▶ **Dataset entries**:
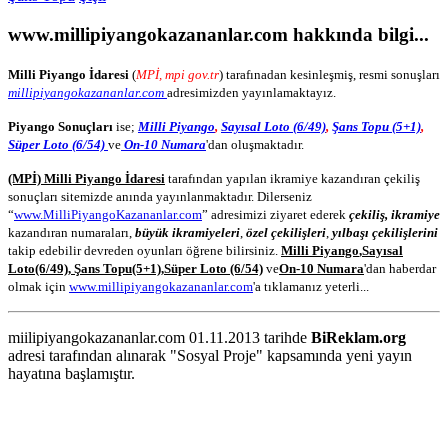
www.millipiyangokazananlar.com
hakkında bilgi...
Milli Piyango İdaresi
(
MPİ, mpi gov.tr
) tarafınadan kesinleşmiş, resmi sonuşları
millipiyangokazananlar.com
adresimizden yayınlamaktayız.
Piyango Sonuçları
ise;
Milli Piyango
,
Sayısal Loto (6/49)
,
Şans Topu (5+1)
,
Süper Loto (6/54)
ve
On-10 Numara
'dan oluşmaktadır.
(MPİ) Milli Piyango İdaresi
tarafından yapılan ikramiye kazandıran çekiliş
sonuçları sitemizde anında yayınlanmaktadır. Dilerseniz
“
www.MilliPiyangoKazananlar.com
” adresimizi ziyaret ederek
çekiliş, ikramiye
kazandıran numaraları,
büyük ikramiyeleri
,
özel çekilişleri
,
yılbaşı çekilişlerini
takip edebilir devreden oyunları öğrene bilirsiniz.
Milli Piyango
,
Sayısal
Loto
(6/49)
,
Şans Topu
(5+1)
,
Süper Loto (6/54)
ve
On-10 Numara
'dan haberdar
olmak için
www.millipiyangokazananlar.com
'a tıklamanız yeterli...
miilipiyangokazananlar.com 01.11.2013 tarihde
BiReklam.org
adresi tarafından alınarak "Sosyal Proje" kapsamında yeni yayın
hayatına başlamıştır.
WEB TASARIM & Hosting
BiReklam.org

▶ **WHAT YOU NEED TO DO**: Would you reproduce, word for word, the lines from the one holding "Sayısal Loto (6/49)" through the final line of the entries, both included?

▶ **THE COMPLETED TASK**:
Sayısal Loto (6/49)
,
Şans Topu (5+1)
,
Süper Loto (6/54)
ve
On-10 Numara
'dan oluşmaktadır.
(MPİ) Milli Piyango İdaresi
tarafından yapılan ikramiye kazandıran çekiliş
sonuçları sitemizde anında yayınlanmaktadır. Dilerseniz
“
www.MilliPiyangoKazananlar.com
” adresimizi ziyaret ederek
çekiliş, ikramiye
kazandıran numaraları,
büyük ikramiyeleri
,
özel çekilişleri
,
yılbaşı çekilişlerini
takip edebilir devreden oyunları öğrene bilirsiniz.
Milli Piyango
,
Sayısal
Loto
(6/49)
,
Şans Topu
(5+1)
,
Süper Loto (6/54)
ve
On-10 Numara
'dan haberdar
olmak için
www.millipiyangokazananlar.com
'a tıklamanız yeterli...
miilipiyangokazananlar.com 01.11.2013 tarihde
BiReklam.org
adresi tarafından alınarak "Sosyal Proje" kapsamında yeni yayın
hayatına başlamıştır.
WEB TASARIM & Hosting
BiReklam.org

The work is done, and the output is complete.